Representante da Prefeitura explicou número de transportes coletivos

A Câmara Municipal de Curitiba (CMC) recebeu, na sessão desta terça-feira (14), o presidente da Urbs, Ogeny Pedro Maia Neto, que falou aos vereadores sobre a gestão da estatal e a composição da tarifa técnica – ou seja, o valor repassado às concessionárias do transporte coletivo. Antes fixado em R$ 4,24, o custo real por passageiro no final de julho passou para R$ 4,71, em decisão retroativa a fevereiro. Apesar de não descartar para o próximo ano o reajuste da tarifa social, aquela paga pelo usuário, ele disse que o Poder Executivo estuda soluções para diminuir os custos do transporte coletivo. “Vamos trabalhar para manter a tarifa social nos R$ 4,25”, disse. “Vamos fazer mitigações. Vamos buscar ações de mitigação de custos para trazer a tarifa técnica a níveis módicos, para que a gente não precise fazer [reajuste], e se precisar que seja o menor possível”, declarou. Em outro momento da apresentação, Maia Neto afirmou que a Urbs vai chamar “para a mesa” as concessionárias do sistema e discutir, por exemplo, os impostos exclusivos que integram a tarifa técnica, como o Imposto de Renda das empresas. “A Urbs, se bem gerida, sobrevive sem subsídio [do governo estadual]. Desde que haja uma redução dos custos do sistema de transporte, que é o que vamos fazer a partir de agora. Há condições de se fazer”, acrescentou. Sobre o cálculo que chegou aos R$ 4,71, defendeu que matemáticos da Universidade Federal do Paraná (UFPR), mestres e doutores, foram contratados para auxiliar no estudo. Maia Neto argumentou que a projeção atual de passageiros, de 15 milhões de pagantes por mês, 1 milhão a menos que o número utilizado no ano passado, apesar de influenciar o valor da tarifa técnica, “é real e não fictícia”. “Quando você tem a divisão por 17 milhões é uma coisa, quando você tem os custos todos divididos por 15 milhões é outra coisa. Fizemos a projeção baseada em uma metodologia real”, continuou. “A tarifa técnica é baseada no edital [da licitação], no anexo III, e diversos itens a compõem.

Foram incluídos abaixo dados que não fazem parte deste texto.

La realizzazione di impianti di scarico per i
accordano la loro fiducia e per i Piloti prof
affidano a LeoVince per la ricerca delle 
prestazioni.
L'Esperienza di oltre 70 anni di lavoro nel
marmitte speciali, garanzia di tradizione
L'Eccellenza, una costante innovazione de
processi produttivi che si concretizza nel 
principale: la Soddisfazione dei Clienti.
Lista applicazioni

Encargos sobre pessoal, custo com pessoal, amortização dos carros, impostos e taxas, como a taxa de gerenciamento da Urbs, que é de 4%, rentabilidade, peças e acessórios, combustível. Isto compõe o volume de despesas, que é divido pelo número de passageiros realizados, que nos dá a tarifa técnica, que hoje é de R$ 4,71. A tarifa social exige um estudo da prefeitura até onde o passageiro pode pagar”, explicou o presidente da estatal.